# Perhaps light burn? Light green leaves + Yellow droopping leaves? (First Grow)



## L473R (Jun 1, 2008)

I have started my first grow, from 4 seeds, 2 never sprouted, 1 sprouted and died shortly after getting it's first leaves(seed leaves) and one is going strong.

Probally about 1 1/2" to 2" tall.

However the leaves are a very pale light green (And from all the photos I have seen they should be a dark green) and they are turning yellow, starting from the bottom up.

The soil is a mix of basic generic potting mix with perlite.

I water once every couple of days, (2-3) to allow the soil to dry out and for it to get some O2 (It gets completely dry before I water again so I doubt it is overwatering).

I have added no fertilizer yet, I want to soon but none as yet, so it cannot be fert burn as far as I know.

It is under 84w of CFL's.

It was sitting at 14.5 EV (156lux) and I have sinced move the lights higher so it sits at 13.5 (145lux - Half the amount of light).

It is a stocky little seedling because it was about 2inches from the light and has a fan blowing on it continuously, however now it is about 4 inches away or so. There is also a larger fan sucking the air away from the lights, it is warm but not hot air.

However, I don't want to move the lights too far and would rather try to find another way around this problem as space is limited.

I would have thought 14.5 EV would be perfect as it simulates natural daylight (full sun in summer)?

Is this normal and I should move it back closer to the lights? Should they be this light green color?

Thankyou in advance.


----------



## HippyInEngland (Jun 1, 2008)

How old is it?

Your grow medium looks sodden, a small plant has small roots, 1 watering could easily last it a week, just because the surface dried out does not mean the soil is dry, it looks like your overwatering it.


----------



## L473R (Jun 1, 2008)

I watered it about an hour before taking the photo ...

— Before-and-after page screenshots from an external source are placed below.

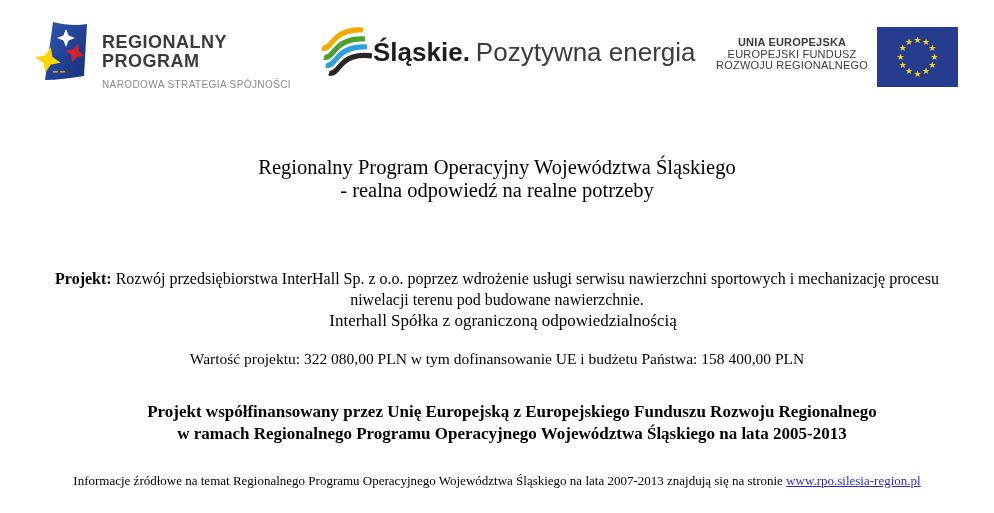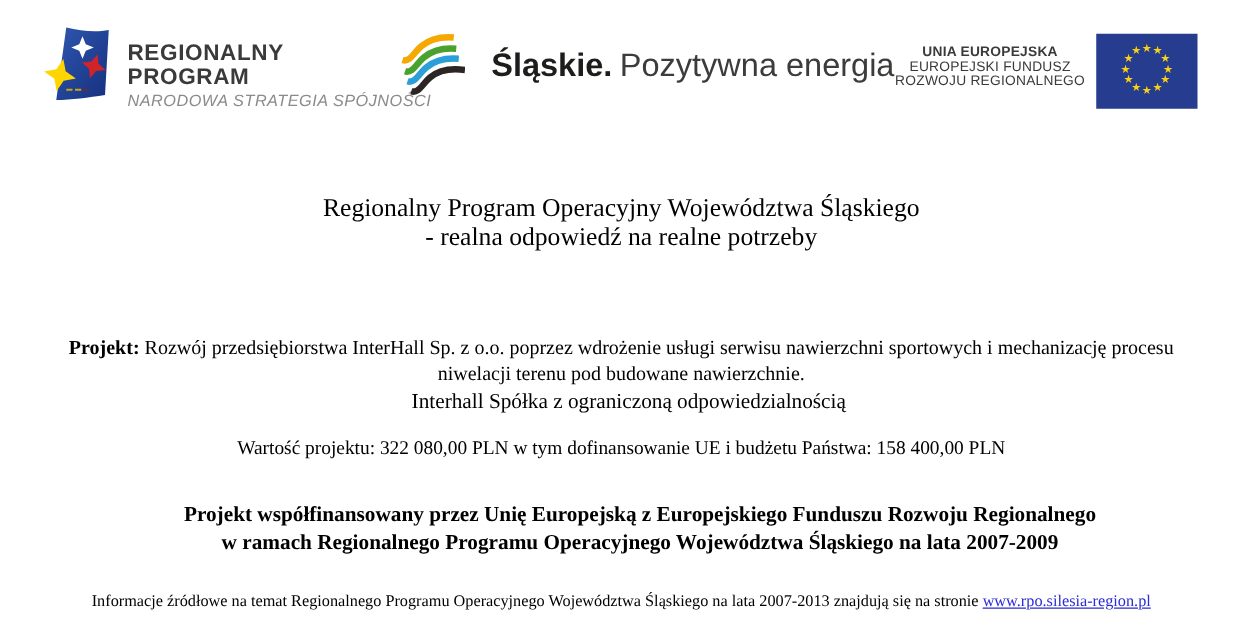--- a/index.html
+++ b/index.html
@@ -7,23 +7,23 @@
     width:994px; height:513px; position:relative; overflow:hidden;
     background:#ffffff;
     font-family:"Liberation Serif", serif;
     color:#000;
   }
   
   .header-left { position:absolute; left:38px; top:20px; display:flex; }
   .flag-svg { overflow:visible; }
   .pr-text { margin-left:10px; padding-top:13px; font-family:"Liberation Sans", sans-serif; }
   .pr-line { font-size:18px; font-weight:bold; color:#3a3a3a; line-height:19px; letter-spacing:0.5px; }
-  .pr-sub  { font-size:13px; color:#8a8a8a; letter-spacing:0.4px; margin-top:2px;font-style:italic; }
+  .pr-sub  { font-size:10px; color:#8a8a8a; letter-spacing:0.4px; margin-top:8px; }
 
-  .header-center { position:absolute; left:320px; top:27px; display:flex; align-items:center; gap:21px; }
+  .header-center { position:absolute; left:320px; top:27px; display:flex; align-items:center; gap:1px; }
   .sl-text { font-family:"Liberation Sans", sans-serif; font-size:26px; white-space:nowrap; }
   .sl-brand { font-weight:bold; color:#1d1d1b; }
   .sl-tagline { font-weight:300; color:#3c3c3b; margin-left:6px; }
 
   .header-right { position:absolute; top:27px; right:36px; display:flex; gap:9px; }
   .eu-text { font-family:"Liberation Sans", sans-serif; text-align:center; margin-top:10px;
              font-size:11px; line-height:11.5px; color:#3a3a3a; letter-spacing:0.2px; white-space:nowrap; }
   .eu-text .b { font-weight:bold; }
   .eu-flag { position:relative; width:81px; height:60px; background:#253c8f; }
   .eu-flag .star { position:absolute; color:#f7d117; font-size:9px; line-height:9px;
@@ -111,18 +111,18 @@
   <div><span class="lbl">Projekt:</span><span> Rozwój przedsiębiorstwa InterHall Sp. z o.o. poprzez wdrożenie usługi serwisu nawierzchni sportowych i mechanizację procesu</span></div>
   <div>niwelacji terenu pod budowane nawierzchnie.</div>
 </div>
 
 <div class="abs beneficiary">Interhall Spółka z ograniczoną odpowiedzialnością</div>
 
 <div class="abs value-line">Wartość projektu: 322 080,00 PLN w tym dofinansowanie UE i budżetu Państwa: 158 400,00 PLN</div>
 
 <div class="abs cofinance">
   <div>Projekt współfinansowany przez Unię Europejską z Europejskiego Funduszu Rozwoju Regionalnego</div>
-  <div>w ramach Regionalnego Programu Operacyjnego Województwa Śląskiego na lata 2007-2009</div>
+  <div>w ramach Regionalnego Programu Operacyjnego Województwa Śląskiego na lata 2005-2013</div>
 </div>
 
 <div class="abs footer">
   <span>Informacje źródłowe na temat Regionalnego Programu Operacyjnego Województwa Śląskiego na lata 2007-2013 znajdują się na stronie </span><a href="#" id="footer-link" style="color: rgb(43, 43, 213);">www.rpo.silesia-region.pl</a>
 </div>
 
 </body></html>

It is about two weeks old, I will let it dry out for about 4-6 days to see if that helps?

I usually stick my finger in the soil about 3/4 - 1 inch deep to check for moisture before watering it, it is always dry.


----------



## 4u2sm0ke (Jun 1, 2008)

yeah...looks like you are over watering...purchase a moister meter from local garden store about $15.....also move your light as close as you can without burning it...(put your hand over the top of canopy if light is to hot for the back of your hand then its to hot for your girl...move it up until you dont get to hot)..Hope this helps  Good luck


----------



## HippyInEngland (Jun 1, 2008)

The roots need air, what your doing is letting the top dry and the roots are continually in wetness, your slowly drowning it.

How deep is the pot your growing it in?


----------